*** Document ***
In the Dialogues of Plato, there is a concept one encounters that can be roughly translated as “madness of love.” It can be described as a deep and restless urge to expand our mind, such that all themes may penetrate it. When we expand our mind, things that were previously neither interesting nor likable to us, attract our attention or develop our tolerance towards them, perhaps even invoke our love.

Why is this concept important? A human being is born a weak creature, often further weakened by circumstance and experience. The virtue of tolerance is rare in the weak, the poor, the angry, the traumatized. Thus, stretching the radius of our empathy and understanding, so that the possibility of tolerance can be enhanced, is important for humanity.
*** Entries provided ***
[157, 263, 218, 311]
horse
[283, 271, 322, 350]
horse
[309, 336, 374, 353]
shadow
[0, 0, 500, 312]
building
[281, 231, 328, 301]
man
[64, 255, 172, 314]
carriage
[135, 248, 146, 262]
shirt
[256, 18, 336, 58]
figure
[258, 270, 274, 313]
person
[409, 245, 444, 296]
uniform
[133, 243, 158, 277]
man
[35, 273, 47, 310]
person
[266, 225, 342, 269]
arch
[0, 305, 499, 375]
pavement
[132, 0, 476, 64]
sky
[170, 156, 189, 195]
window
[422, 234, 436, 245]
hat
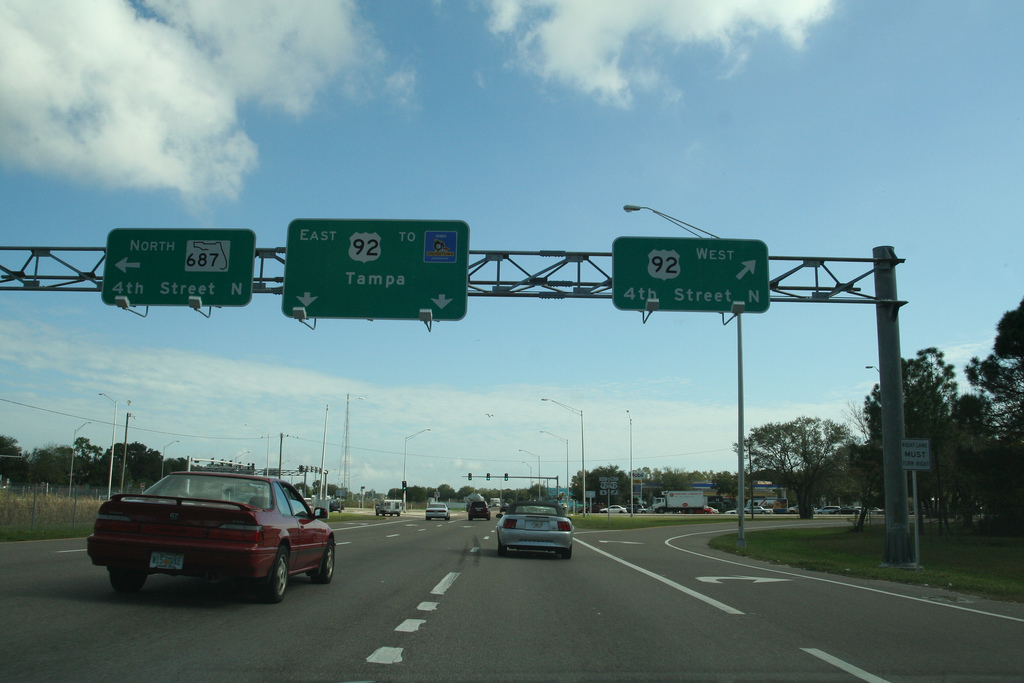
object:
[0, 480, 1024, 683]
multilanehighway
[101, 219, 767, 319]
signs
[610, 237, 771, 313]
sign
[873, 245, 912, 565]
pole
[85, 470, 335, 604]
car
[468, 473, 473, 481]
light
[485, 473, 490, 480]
***
*** Entries provided ***
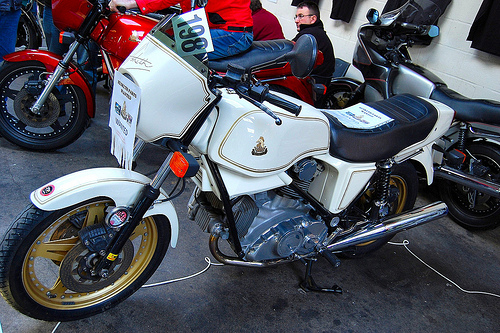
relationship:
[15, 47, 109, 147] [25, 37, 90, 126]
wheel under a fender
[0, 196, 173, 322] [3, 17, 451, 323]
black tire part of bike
***
Written request A:
Output the passage on Plato's "madness of love" word for word, starting at "Why is this" and ending at "important for humanity.".
Written request B:
Do these statements agree with the passage on Plato's "madness of love"? For each, answer yes or no and quote the words from the passage that decide it. (i) Tolerance is rare in the weak. (ii) A human being is born a strong creature. (iii) The "madness of love" is described as a calm, settled state.

Correct result A:
Why is this concept important? A human being is born a weak creature, often further weakened by circumstance and experience. The virtue of tolerance is rare in the weak, the poor, the angry, the traumatized. Thus, stretching the radius of our empathy and understanding, so that the possibility of tolerance can be enhanced, is important for humanity.

Correct result B:
(i) Yes: "The virtue of tolerance is rare in the weak, the poor, the angry, the traumatized."
(ii) No: "A human being is born a weak creature"
(iii) No: "a deep and restless urge to expand our mind"